▶ _PROBLEM TO WORK ON_:
From the records below, copy each line that has the word "characters" in it.

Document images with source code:
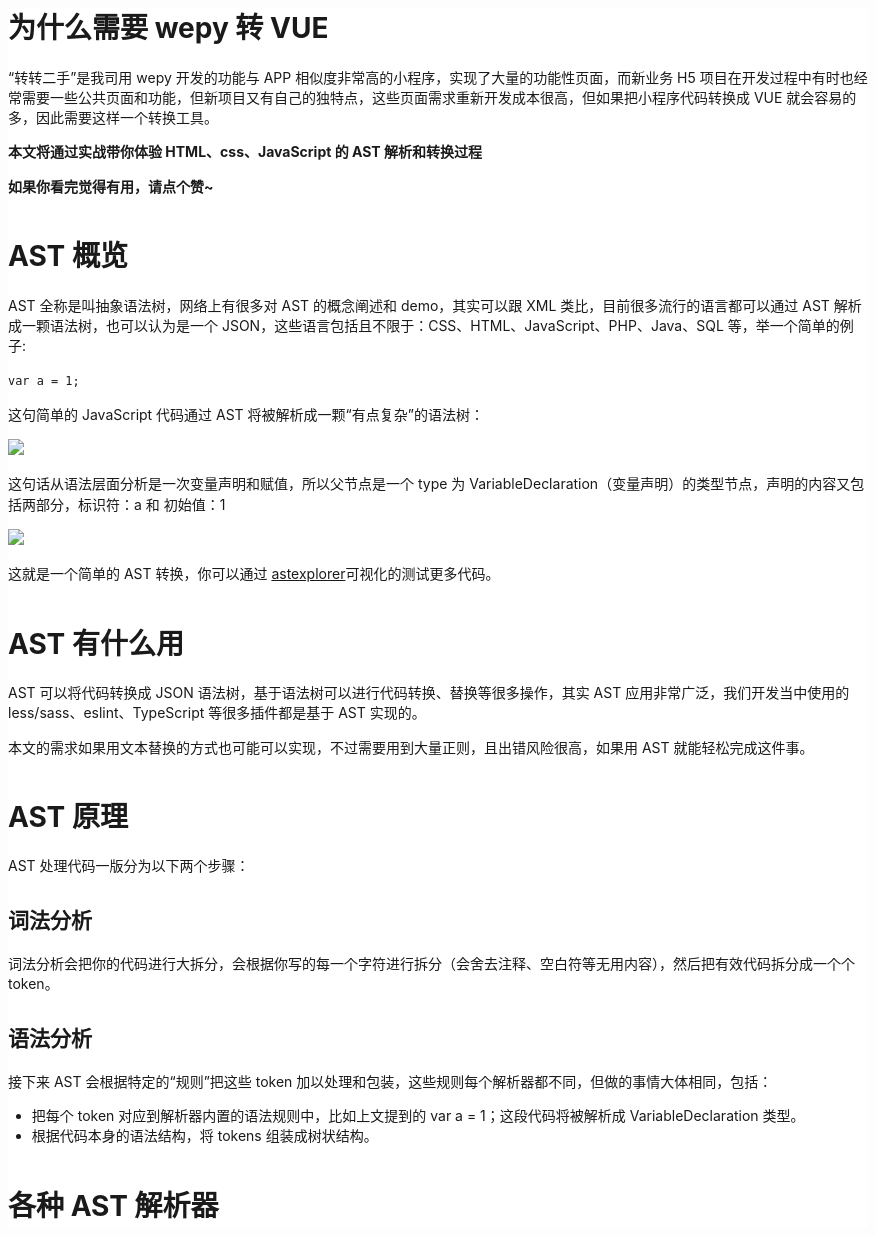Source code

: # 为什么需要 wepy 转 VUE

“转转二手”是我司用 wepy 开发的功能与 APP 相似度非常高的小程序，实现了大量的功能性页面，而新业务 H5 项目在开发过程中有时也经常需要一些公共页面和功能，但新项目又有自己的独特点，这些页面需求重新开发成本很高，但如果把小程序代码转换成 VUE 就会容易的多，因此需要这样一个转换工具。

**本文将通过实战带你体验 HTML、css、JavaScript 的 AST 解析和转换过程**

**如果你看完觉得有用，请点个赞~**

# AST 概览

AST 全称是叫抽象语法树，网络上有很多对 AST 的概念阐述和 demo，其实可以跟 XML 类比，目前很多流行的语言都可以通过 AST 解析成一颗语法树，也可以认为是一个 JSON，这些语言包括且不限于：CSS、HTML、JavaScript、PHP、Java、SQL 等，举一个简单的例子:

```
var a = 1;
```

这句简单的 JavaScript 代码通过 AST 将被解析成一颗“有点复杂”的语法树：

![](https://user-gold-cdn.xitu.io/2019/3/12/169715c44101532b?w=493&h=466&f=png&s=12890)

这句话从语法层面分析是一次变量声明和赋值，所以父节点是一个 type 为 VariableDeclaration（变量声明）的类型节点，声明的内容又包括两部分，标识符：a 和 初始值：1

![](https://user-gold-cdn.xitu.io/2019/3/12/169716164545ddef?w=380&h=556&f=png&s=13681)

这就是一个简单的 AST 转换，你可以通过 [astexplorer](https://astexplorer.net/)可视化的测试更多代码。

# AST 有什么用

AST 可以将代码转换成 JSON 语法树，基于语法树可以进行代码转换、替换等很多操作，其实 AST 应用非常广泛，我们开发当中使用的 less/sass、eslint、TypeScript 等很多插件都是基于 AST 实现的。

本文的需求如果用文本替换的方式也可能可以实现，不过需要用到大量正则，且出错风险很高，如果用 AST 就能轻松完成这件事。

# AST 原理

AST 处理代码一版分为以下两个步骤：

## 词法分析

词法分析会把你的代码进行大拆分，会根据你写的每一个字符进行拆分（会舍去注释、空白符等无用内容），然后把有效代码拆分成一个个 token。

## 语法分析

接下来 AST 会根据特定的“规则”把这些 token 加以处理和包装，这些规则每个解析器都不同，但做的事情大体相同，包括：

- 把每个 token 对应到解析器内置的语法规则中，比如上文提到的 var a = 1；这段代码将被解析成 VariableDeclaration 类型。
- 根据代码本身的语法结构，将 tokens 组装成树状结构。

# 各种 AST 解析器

...

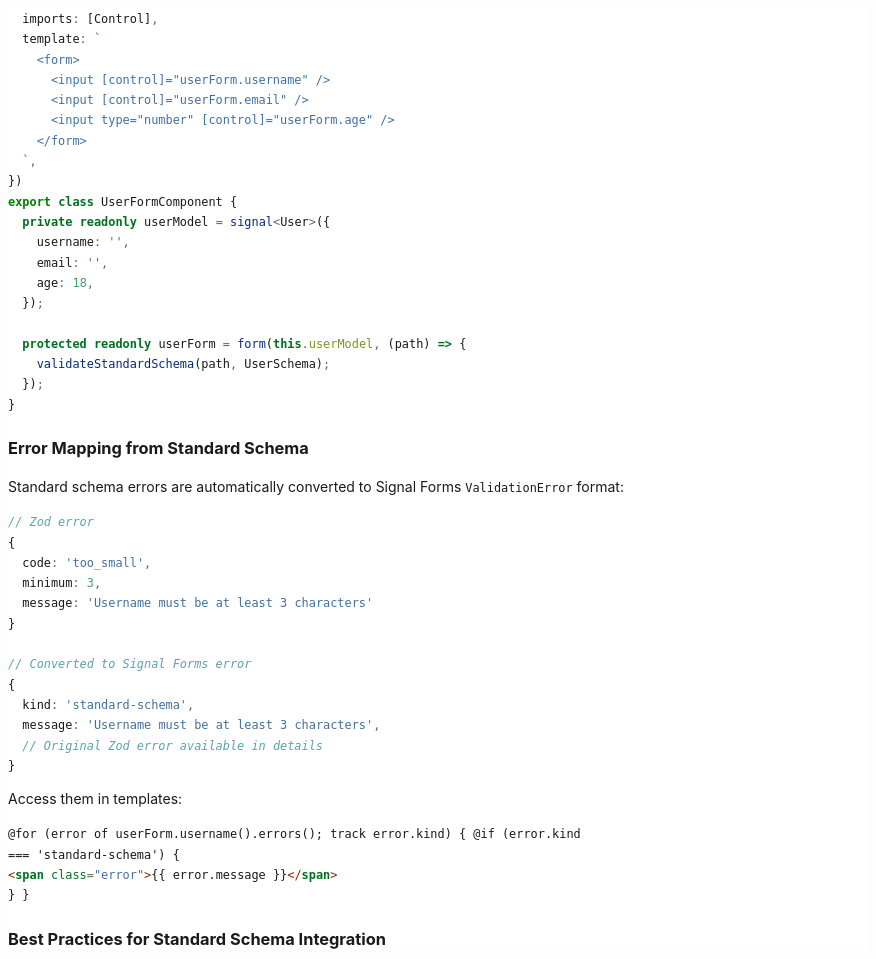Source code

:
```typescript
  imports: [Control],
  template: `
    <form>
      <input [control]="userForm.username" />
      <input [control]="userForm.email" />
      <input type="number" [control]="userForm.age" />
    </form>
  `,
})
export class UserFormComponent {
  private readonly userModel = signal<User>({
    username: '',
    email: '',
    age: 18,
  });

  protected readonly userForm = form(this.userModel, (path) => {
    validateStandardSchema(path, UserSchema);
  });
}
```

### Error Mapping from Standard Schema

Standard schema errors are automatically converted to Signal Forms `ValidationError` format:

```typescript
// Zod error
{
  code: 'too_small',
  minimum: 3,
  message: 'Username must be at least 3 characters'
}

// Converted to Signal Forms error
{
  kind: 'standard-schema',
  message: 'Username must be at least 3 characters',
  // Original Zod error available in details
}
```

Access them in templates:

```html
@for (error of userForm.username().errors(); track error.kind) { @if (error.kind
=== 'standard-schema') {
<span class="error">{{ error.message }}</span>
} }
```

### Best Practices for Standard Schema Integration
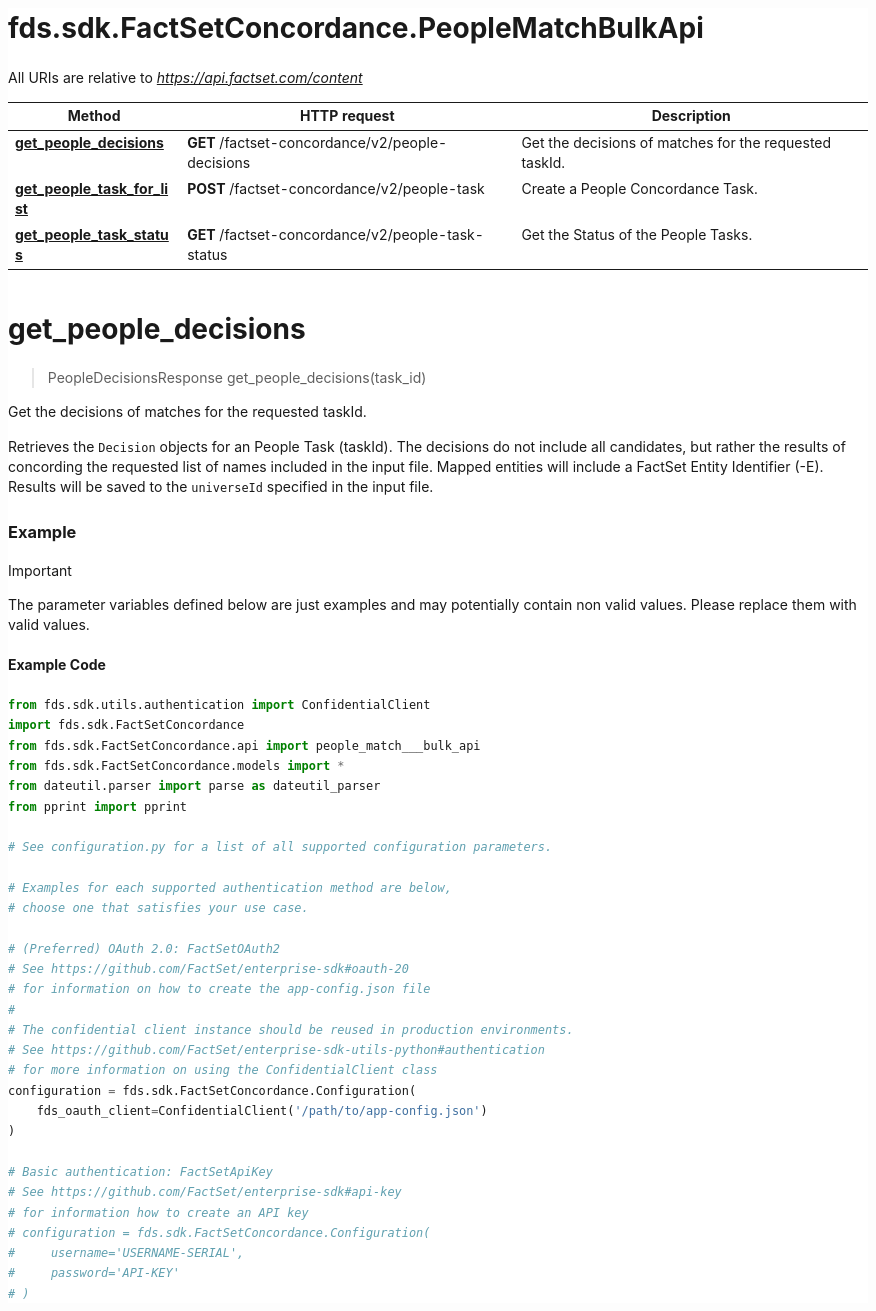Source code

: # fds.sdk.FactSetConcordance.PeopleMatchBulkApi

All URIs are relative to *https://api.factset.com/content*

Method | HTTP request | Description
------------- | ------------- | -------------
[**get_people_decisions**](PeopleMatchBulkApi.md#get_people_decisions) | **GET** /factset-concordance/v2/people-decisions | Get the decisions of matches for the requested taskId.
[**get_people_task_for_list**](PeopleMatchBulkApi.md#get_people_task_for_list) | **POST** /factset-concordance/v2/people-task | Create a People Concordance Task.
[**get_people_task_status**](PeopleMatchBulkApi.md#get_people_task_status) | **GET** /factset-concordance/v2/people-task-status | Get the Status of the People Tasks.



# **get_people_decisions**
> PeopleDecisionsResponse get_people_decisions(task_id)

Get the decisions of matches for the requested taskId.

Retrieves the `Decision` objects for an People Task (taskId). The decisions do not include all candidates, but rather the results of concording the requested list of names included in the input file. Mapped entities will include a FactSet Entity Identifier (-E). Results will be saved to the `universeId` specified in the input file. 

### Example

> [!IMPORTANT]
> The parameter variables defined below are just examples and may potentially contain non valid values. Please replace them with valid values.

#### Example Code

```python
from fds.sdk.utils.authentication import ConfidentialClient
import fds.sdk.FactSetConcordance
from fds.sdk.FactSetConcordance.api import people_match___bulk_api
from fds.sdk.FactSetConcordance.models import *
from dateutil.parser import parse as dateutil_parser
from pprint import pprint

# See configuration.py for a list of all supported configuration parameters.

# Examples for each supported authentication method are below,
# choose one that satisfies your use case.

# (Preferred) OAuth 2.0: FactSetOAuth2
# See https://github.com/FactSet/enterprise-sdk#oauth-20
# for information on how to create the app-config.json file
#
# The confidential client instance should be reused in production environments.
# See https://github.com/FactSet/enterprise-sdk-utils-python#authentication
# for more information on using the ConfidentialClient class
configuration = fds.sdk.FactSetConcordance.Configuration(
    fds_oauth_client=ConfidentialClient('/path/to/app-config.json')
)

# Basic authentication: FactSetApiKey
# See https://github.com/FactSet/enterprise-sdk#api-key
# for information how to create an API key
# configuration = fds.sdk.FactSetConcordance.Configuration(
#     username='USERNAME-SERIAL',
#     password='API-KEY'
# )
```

▶ _ANSWER SPACE_:
  message: 'Username must be at least 3 characters'
  message: 'Username must be at least 3 characters',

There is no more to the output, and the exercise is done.